# SELECTED PASSAGE
___

Traditionally, simple suction drains have been used in order to avoid the development of post-operative haematomas and the collected blood is subsequently discarded. Recently, new-generation drains have been used which allow the reinfusion of collected blood in order to reduce the need of allogeneic blood transfusions and their potential associated adverse reactions. Our study aimed to evaluate the efficacy of the CellTrans^™ drain in elective primary total knee arthroplasty.

Material and Methods

This was a prospective study which included 70 non-randomised patients undergoing elective primary total knee arthroplasty between February 2007 and August 2007. There were 46 females and 34 males (male-to-female ratio 1:1.35). Patients with bleeding disorders and those undergoing revision surgery were excluded from the study.

___

# RECORDS SHOWN
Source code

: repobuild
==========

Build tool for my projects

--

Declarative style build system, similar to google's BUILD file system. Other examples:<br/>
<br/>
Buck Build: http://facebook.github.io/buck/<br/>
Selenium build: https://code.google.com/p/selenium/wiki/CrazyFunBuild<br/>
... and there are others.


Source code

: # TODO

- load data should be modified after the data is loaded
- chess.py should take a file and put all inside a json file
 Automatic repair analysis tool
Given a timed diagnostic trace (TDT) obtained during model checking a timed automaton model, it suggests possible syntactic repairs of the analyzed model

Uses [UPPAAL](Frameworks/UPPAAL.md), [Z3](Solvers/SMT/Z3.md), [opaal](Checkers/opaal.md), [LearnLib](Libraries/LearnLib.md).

___

# REQUIRED TASKS
1 - Rewrite the paragraph of the CellTrans drain passage that begins "Traditionally, simple suction drains" as a short list, keeping its main facts.
2 - Continue the CellTrans drain passage after its last sentence, with the next part of its material and methods section.

# ANSWERS TO THIS EXERCISE
1 -
- Simple suction drains have traditionally been used to prevent post-operative haematomas, and the blood they collect is discarded.
- Newer drains allow the collected blood to be reinfused, which reduces the need for allogeneic blood transfusions and their possible adverse reactions.
- The study set out to evaluate how effective the CellTrans™ drain is in elective primary total knee arthroplasty.

2 -
Patients were divided into two groups according to the type of drain used. In group A (n=35), a simple suction drain was used and the blood collected was discarded. In group B (n=35), the CellTrans^™ autologous infusion drain was used and blood collected for up to 6 hours after surgery was re-infused back into the patients. All operations were performed by the same four senior consultants using a tourniquet with a medial parapatellar approach. The tourniquet was released after closure of the wound and a pressure dressing was applied in all patients. Pre-operative and post-operative haemoglobin concentrations were recorded for all the patients. The post-operative measurement of haemoglobin concentration was done on the first day after the surgical intervention. The amount of drainage was recorded and documented for all patients in both groups. In group A, the drain was removed 24–48 hours after surgery. In group B, blood collected within 6 hours of surgery was re-infused back into the patients. The CellTrans^™ drain was provided with two transfusion bags (600 mL) connected to the drain enabling the collection of up to 1,200 mL of blood. Once both transfusion bags had been used, the device functioned as a conventional low vacuum wound drainage system and was removed after 24–48 hours. Patients received a blood transfusion if the post-operative haemoglobin concentration was less than 8 g/dL, according to the standard hospital transfusion policy.

After the collection of data, a Student's t test was conducted to assess the statistical difference between the two groups.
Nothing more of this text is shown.